Records START
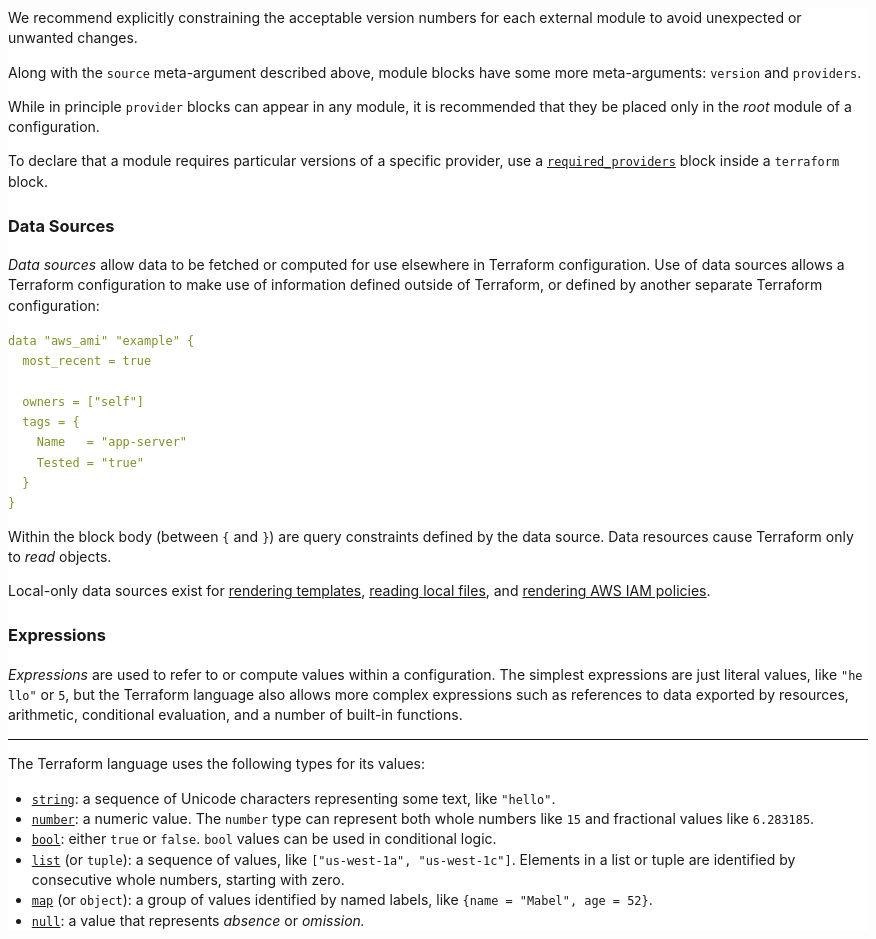 We recommend explicitly constraining the acceptable version numbers for each external module to avoid unexpected or unwanted changes.

Along with the `source` meta-argument described above, module blocks have some more meta-arguments: `version` and `providers`.

While in principle `provider` blocks can appear in any module, it is recommended that they be placed only in the *root* module of a configuration.

To declare that a module requires particular versions of a specific provider, use a [`required_providers`](https://www.terraform.io/docs/configuration/terraform.html#specifying-required-provider-versions) block inside a `terraform` block.

### Data Sources

*Data sources* allow data to be fetched or computed for use elsewhere in Terraform configuration. Use of data sources allows a Terraform configuration to make use of information defined outside of Terraform, or defined by another separate Terraform configuration:

```yaml
data "aws_ami" "example" {
  most_recent = true

  owners = ["self"]
  tags = {
    Name   = "app-server"
    Tested = "true"
  }
}
```

Within the block body (between `{` and `}`) are query constraints defined by the data source. Data resources cause Terraform only to *read* objects.

Local-only data sources exist for [rendering templates](https://www.terraform.io/docs/providers/template/d/file.html), [reading local files](https://www.terraform.io/docs/providers/local/d/file.html), and [rendering AWS IAM policies](https://www.terraform.io/docs/providers/aws/d/iam_policy_document.html).

### Expressions

*Expressions* are used to refer to or compute values within a configuration. The simplest expressions are just literal values, like `"hello"` or `5`, but the Terraform language also allows more complex expressions such as references to data exported by resources, arithmetic, conditional evaluation, and a number of built-in functions.

---

The Terraform language uses the following types for its values:

- [`string`](https://www.terraform.io/docs/configuration/expressions.html#string): a sequence of Unicode characters representing some text, like `"hello"`.
- [`number`](https://www.terraform.io/docs/configuration/expressions.html#number): a numeric value. The `number` type can represent both whole numbers like `15` and fractional values like `6.283185`.
- [`bool`](https://www.terraform.io/docs/configuration/expressions.html#bool): either `true` or `false`. `bool` values can be used in conditional logic.
- [`list`](https://www.terraform.io/docs/configuration/expressions.html#list) (or `tuple`): a sequence of values, like `["us-west-1a", "us-west-1c"]`. Elements in a list or tuple are identified by consecutive whole numbers, starting with zero.
- [`map`](https://www.terraform.io/docs/configuration/expressions.html#map) (or `object`): a group of values identified by named labels, like `{name = "Mabel", age = 52}`.
- [`null`](https://www.terraform.io/docs/configuration/expressions.html#null): a value that represents *absence* or *omission.*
Records END
_Work to be completed_
Without the pictures, return each entry exactly as given.

_Task result_
 We recommend explicitly constraining the acceptable version numbers for each external module to avoid unexpected or unwanted changes.

Along with the `source` meta-argument described above, module blocks have some more meta-arguments: `version` and `providers`.

While in principle `provider` blocks can appear in any module, it is recommended that they be placed only in the *root* module of a configuration.

To declare that a module requires particular versions of a specific provider, use a [`required_providers`](https://www.terraform.io/docs/configuration/terraform.html#specifying-required-provider-versions) block inside a `terraform` block.

### Data Sources

*Data sources* allow data to be fetched or computed for use elsewhere in Terraform configuration. Use of data sources allows a Terraform configuration to make use of information defined outside of Terraform, or defined by another separate Terraform configuration:

```yaml
data "aws_ami" "example" {
  most_recent = true

  owners = ["self"]
  tags = {
    Name   = "app-server"
    Tested = "true"
  }
}
```

Within the block body (between `{` and `}`) are query constraints defined by the data source. Data resources cause Terraform only to *read* objects.

Local-only data sources exist for [rendering templates](https://www.terraform.io/docs/providers/template/d/file.html), [reading local files](https://www.terraform.io/docs/providers/local/d/file.html), and [rendering AWS IAM policies](https://www.terraform.io/docs/providers/aws/d/iam_policy_document.html).

### Expressions

*Expressions* are used to refer to or compute values within a configuration. The simplest expressions are just literal values, like `"hello"` or `5`, but the Terraform language also allows more complex expressions such as references to data exported by resources, arithmetic, conditional evaluation, and a number of built-in functions.

---

The Terraform language uses the following types for its values:

- [`string`](https://www.terraform.io/docs/configuration/expressions.html#string): a sequence of Unicode characters representing some text, like `"hello"`.
- [`number`](https://www.terraform.io/docs/configuration/expressions.html#number): a numeric value. The `number` type can represent both whole numbers like `15` and fractional values like `6.283185`.
- [`bool`](https://www.terraform.io/docs/configuration/expressions.html#bool): either `true` or `false`. `bool` values can be used in conditional logic.
- [`list`](https://www.terraform.io/docs/configuration/expressions.html#list) (or `tuple`): a sequence of values, like `["us-west-1a", "us-west-1c"]`. Elements in a list or tuple are identified by consecutive whole numbers, starting with zero.
- [`map`](https://www.terraform.io/docs/configuration/expressions.html#map) (or `object`): a group of values identified by named labels, like `{name = "Mabel", age = 52}`.
- [`null`](https://www.terraform.io/docs/configuration/expressions.html#null): a value that represents *absence* or *omission.*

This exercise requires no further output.